Membawa-bawa Allah dalam kecerobohanmu adalah sama bodohnya seperti membawa-bawa nama PLN untuk bertanggung jawab ketika kamu ditangkap polisi karena telah dengan sengaja menyetrum orang lain.
Orang Awam Tak Perlu Diberi Ibarat Kecuali Dibutuhkan
Saya sering berkata dalam berbagai kesempatan bahwa menukil ibarat tidak perlu dilakukan kecuali betul-betul dibutuhkan bantuan otoritas ulama untuk menjelaskan masalah yang dibahas. Itu sebabnya anda akan jarang menemukan ibarat dari status saya, terutama status empat tahun terakhir ketika saya memang bertambah kesibukan.
Ketika ditanya dalam kolom komentar pun saya cenderung menjawab dengan jawaban pendek to the point tanpa menukil ibarat dari kitab-kitab para ulama.
Sebagian orang setuju dengan langkah saya ini dan sebagian lagi kecewa bahkan ada yang menganggap saya hanya mengarang jawaban tanpa ada referensinya.
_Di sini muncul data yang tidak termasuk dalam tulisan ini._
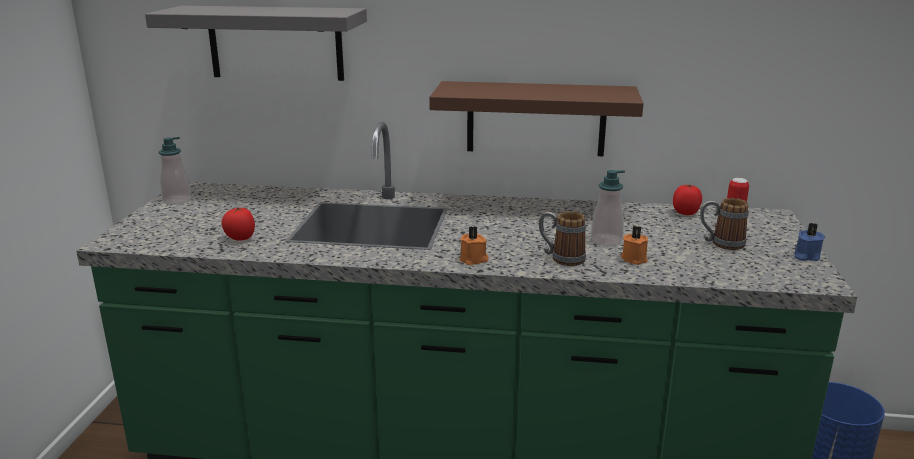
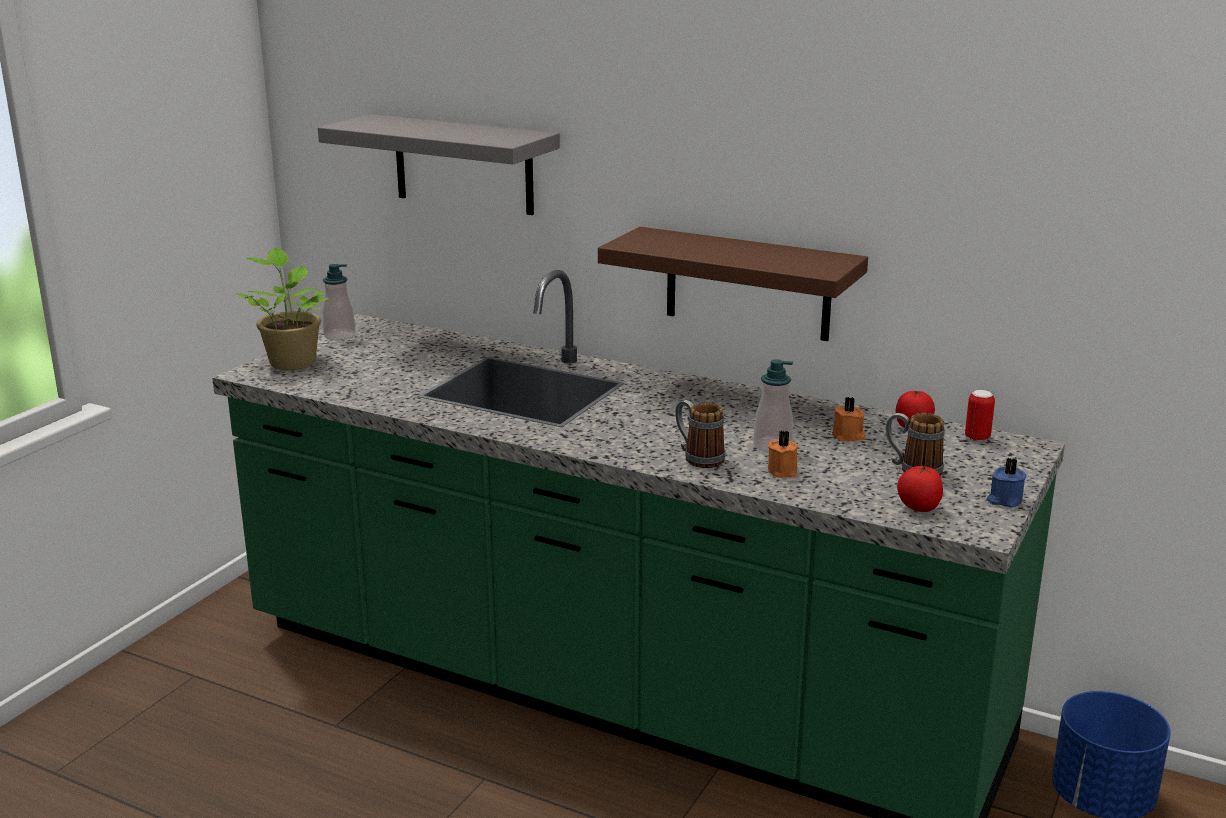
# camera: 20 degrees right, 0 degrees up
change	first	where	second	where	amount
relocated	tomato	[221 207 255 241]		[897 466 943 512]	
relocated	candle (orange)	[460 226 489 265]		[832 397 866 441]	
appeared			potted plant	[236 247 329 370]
Biasanya yang kecewa akan membandingkan dengan tulisan kawan-kawan lain yang bertaburan ibarat di dalam setiap tulisan mau pun jawabannya.
Terlepas dari anggapan orang-orang, yang sebenarnya tidak saya pedulikan, hehe, tindakan saya punya dasar pijakan seperti yang dijelaskan oleh Imam Qarafi sebagai berikut:
لا ينبغي للمفتي أن يحكي خلافا في المسألة؛ لئلا يشوش على المستفتي، ولا أن يذكر دليلا ولا موضع النقل من الكتب، إلا أن يعلم أن الفُتيا سينكرها بعض الفقهاء أو نحو ذلك
"Tidak semestinya seorang mufti menceritakan adanya perbedaan pendapat dalam suatu masalah agar tidak membingungkan pikiran orang yang meminta fatwa. Tidak semestinya juga menyebutkan dalil atau letak nukilan ibaratnya di kitab-kitab kecuali dia tahu bahwa fatwa tersebut akan ditolak oleh sebagian fukaha' lain, atau pertimbangan semisal itu." (al-Qarafi, al-Ihkam).
Anda boleh percaya tulisan ini dan boleh juga menganggapnya sekedar apologi dari sebuah kemalasan. Seperti kata seorang teman Kyai yang namanya tidak perlu saya sebutkan, tapi berinisial Nur Hasyim S Anam II, orang sudah sibuk banyak urusan masih diminta bongkar-bongkar kitab nyari ibarat, gratisan pula. Percaya pada jawabannya terserah, tak percaya pun terserah. hahaha...
Demikian ungkapan Abdul Wahab Ahmad, dosen Universitas Islam Negeri KH Achmad Siddiq (UIN KHAS) Jember.
Semoga bermanfaat. Wallahu a'lam bisshawab.